- **Directive**:
Print out the data below in full, exactly as written.

- **Listed records**:
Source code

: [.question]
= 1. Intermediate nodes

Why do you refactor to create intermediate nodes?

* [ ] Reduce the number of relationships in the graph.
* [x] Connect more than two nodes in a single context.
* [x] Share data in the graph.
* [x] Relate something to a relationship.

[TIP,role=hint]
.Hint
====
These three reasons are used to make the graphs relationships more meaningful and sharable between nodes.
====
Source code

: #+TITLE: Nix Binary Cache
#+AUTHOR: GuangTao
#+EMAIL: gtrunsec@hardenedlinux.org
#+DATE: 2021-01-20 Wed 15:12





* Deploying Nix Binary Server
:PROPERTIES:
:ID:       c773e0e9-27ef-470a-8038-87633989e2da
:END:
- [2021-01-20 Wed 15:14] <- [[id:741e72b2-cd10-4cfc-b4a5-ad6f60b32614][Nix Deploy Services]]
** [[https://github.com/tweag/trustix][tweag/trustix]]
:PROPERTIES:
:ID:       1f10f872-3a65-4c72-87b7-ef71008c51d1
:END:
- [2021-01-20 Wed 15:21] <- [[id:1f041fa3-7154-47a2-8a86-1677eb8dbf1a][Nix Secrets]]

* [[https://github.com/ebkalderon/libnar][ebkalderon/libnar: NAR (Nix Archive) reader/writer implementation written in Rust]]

- **Result of the task**:
Source code

: [.question]
= 1. Intermediate nodes

Why do you refactor to create intermediate nodes?

* [ ] Reduce the number of relationships in the graph.
* [x] Connect more than two nodes in a single context.
* [x] Share data in the graph.
* [x] Relate something to a relationship.

[TIP,role=hint]
.Hint
====
These three reasons are used to make the graphs relationships more meaningful and sharable between nodes.
====
Source code

: #+TITLE: Nix Binary Cache
#+AUTHOR: GuangTao
#+EMAIL: gtrunsec@hardenedlinux.org
#+DATE: 2021-01-20 Wed 15:12





* Deploying Nix Binary Server
:PROPERTIES:
:ID:       c773e0e9-27ef-470a-8038-87633989e2da
:END:
- [2021-01-20 Wed 15:14] <- [[id:741e72b2-cd10-4cfc-b4a5-ad6f60b32614][Nix Deploy Services]]
** [[https://github.com/tweag/trustix][tweag/trustix]]
:PROPERTIES:
:ID:       1f10f872-3a65-4c72-87b7-ef71008c51d1
:END:
- [2021-01-20 Wed 15:21] <- [[id:1f041fa3-7154-47a2-8a86-1677eb8dbf1a][Nix Secrets]]

* [[https://github.com/ebkalderon/libnar][ebkalderon/libnar: NAR (Nix Archive) reader/writer implementation written in Rust]]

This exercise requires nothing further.